Table 3: The antioxidant capacity of propolis calculated using (RP), (DPPH) values and (AEAC), (GEAC) equivalent
Image for - In vitro Evaluation of Antioxidant Capacity of Algerian Propolis by Spectrophotometrical and Electrochemical Assays
*calculated using the current density of the anodic peak

Image for - In vitro Evaluation of Antioxidant Capacity of Algerian Propolis by Spectrophotometrical and Electrochemical Assays
Fig. 4: Calibration curve obtained by cyclic voltammetry method expressed as ascorbic (A) and gallic (B) acids equivalents/L

The Ascorbic Acid Equivalent Antioxidant Capacity (AEAC) and Gallic Acid Equivalent Antioxidant Capacity (GEAC) of the propolis extract calculated from the calibration graphs is equal to 5.125 and 8.8205 mg g-1. Table 3 summarizes the values of antioxidant capacity of propolis extract estimated by spectrophotometrical and electrochemical assays.

Laskar et al. (2010) have studied the antioxidant capacity of Indian propolis by cyclic voltammetry assay and found that the propolis ethanolic extracts reducing power values of Indian samples, expressed as mg ascorbic acid equivalents, ranged between 15.32 and 23.95 mg g-1 ascorbic acid equivalents, these values are relatively higher values than Algerian propolis samples. This may be due to its higher polyphenol content. Hence aqueous extract may well be a substitute of organic solvent extracts of propolis.
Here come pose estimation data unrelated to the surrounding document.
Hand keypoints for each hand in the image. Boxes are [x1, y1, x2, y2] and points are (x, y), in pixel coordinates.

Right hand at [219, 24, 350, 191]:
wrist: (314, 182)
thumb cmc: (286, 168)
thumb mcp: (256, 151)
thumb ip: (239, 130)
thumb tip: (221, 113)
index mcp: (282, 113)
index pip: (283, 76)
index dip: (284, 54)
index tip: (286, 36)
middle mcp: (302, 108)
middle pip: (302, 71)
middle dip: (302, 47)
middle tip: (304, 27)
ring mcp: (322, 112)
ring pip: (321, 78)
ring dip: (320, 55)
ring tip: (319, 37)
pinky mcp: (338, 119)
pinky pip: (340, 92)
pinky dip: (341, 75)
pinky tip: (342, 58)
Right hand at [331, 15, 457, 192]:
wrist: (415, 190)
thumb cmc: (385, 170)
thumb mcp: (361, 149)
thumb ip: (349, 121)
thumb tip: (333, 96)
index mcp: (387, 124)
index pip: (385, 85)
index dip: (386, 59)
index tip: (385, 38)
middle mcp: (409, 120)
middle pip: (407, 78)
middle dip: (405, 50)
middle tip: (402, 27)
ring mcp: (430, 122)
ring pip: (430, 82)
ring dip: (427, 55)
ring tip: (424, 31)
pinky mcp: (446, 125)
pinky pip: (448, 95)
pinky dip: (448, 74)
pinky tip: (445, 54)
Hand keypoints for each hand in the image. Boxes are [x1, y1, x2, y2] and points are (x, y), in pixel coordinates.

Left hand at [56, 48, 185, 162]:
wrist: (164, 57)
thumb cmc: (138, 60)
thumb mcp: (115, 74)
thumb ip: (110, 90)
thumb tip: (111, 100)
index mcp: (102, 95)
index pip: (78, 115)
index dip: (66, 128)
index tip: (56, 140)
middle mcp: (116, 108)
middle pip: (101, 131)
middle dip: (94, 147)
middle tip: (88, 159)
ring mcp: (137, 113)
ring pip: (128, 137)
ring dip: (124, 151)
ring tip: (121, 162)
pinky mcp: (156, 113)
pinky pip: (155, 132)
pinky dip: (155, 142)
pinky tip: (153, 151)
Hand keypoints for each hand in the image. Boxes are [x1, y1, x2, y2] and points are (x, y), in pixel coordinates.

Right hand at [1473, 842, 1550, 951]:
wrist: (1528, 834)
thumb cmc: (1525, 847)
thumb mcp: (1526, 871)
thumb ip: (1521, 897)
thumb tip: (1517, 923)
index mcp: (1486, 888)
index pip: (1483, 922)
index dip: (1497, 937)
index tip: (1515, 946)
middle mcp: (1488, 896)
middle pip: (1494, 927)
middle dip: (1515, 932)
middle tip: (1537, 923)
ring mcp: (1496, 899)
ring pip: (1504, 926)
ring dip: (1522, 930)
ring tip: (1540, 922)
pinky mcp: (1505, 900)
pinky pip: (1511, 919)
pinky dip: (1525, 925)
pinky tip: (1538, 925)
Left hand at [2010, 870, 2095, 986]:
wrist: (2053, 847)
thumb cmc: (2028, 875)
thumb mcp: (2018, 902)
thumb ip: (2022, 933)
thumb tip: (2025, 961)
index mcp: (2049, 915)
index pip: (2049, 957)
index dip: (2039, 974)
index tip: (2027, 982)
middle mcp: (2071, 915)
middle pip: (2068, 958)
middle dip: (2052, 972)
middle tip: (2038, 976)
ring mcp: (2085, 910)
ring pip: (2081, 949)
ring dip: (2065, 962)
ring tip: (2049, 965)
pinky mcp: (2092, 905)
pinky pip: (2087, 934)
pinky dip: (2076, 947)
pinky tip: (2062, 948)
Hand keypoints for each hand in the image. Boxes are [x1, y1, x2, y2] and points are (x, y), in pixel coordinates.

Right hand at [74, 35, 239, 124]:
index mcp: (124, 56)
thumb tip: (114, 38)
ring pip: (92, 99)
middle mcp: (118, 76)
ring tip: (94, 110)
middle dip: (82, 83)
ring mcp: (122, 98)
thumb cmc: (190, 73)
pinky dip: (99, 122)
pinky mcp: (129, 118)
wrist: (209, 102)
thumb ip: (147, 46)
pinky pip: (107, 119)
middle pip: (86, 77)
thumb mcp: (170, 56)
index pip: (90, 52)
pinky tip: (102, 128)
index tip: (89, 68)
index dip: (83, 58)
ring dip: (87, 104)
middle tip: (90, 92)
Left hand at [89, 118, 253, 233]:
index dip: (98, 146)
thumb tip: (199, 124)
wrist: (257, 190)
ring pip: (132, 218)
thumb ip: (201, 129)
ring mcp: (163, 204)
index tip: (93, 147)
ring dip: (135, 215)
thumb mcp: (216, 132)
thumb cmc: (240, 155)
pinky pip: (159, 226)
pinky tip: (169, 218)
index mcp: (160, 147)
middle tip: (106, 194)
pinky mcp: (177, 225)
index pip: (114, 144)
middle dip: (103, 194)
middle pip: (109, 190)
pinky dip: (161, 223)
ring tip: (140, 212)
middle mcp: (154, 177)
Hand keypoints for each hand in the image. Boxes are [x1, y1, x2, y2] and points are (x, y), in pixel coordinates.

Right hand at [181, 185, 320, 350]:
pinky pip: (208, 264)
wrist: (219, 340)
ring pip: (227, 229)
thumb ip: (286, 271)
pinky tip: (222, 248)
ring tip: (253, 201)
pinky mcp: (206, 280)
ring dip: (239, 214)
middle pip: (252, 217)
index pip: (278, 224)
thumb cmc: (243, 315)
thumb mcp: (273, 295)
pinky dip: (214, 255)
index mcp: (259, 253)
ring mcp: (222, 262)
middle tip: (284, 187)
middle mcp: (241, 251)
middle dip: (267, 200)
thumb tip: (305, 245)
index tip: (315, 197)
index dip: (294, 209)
The antioxidant capacity of Italian propolis was also quantified by Buratti et al. (2007) using galangin as reference. Quantification was based on peak height using amperometric flow injection analysis. The antioxidant capacity of propolis samples varies from 2 to 169 mg g-1 galangin equivalents, these values still relatively higher than those observed in Algerian propolis samples. The differences in values of the antioxidant capacity may be attributed to the standards used.

CONCLUSIONS

Both the spectrophotometrical (DPPH and RP) and electrochemical (AEAC and GEAC) assays suggest that the methalonic extract of propolis shows in vitro antioxidant activities by inhibiting DPPH and reducing power ability which may be due to presence of flavonoids and phenolic compounds found in the preliminary phytochemical screening. The results show that the antioxidant capacity, expressed in terms of ascorbic (AEAC) and gallic acids (GEAC) equivalent antioxidant capacity obtained from electrochemical experiments is higher than that obtained from spectrophotometrical experiment using (RP) and (DPPH). This outcome can be attributed to the overestimation of the total polyphenolic content due to the interferences of other non-phenolic species like reduction sugars.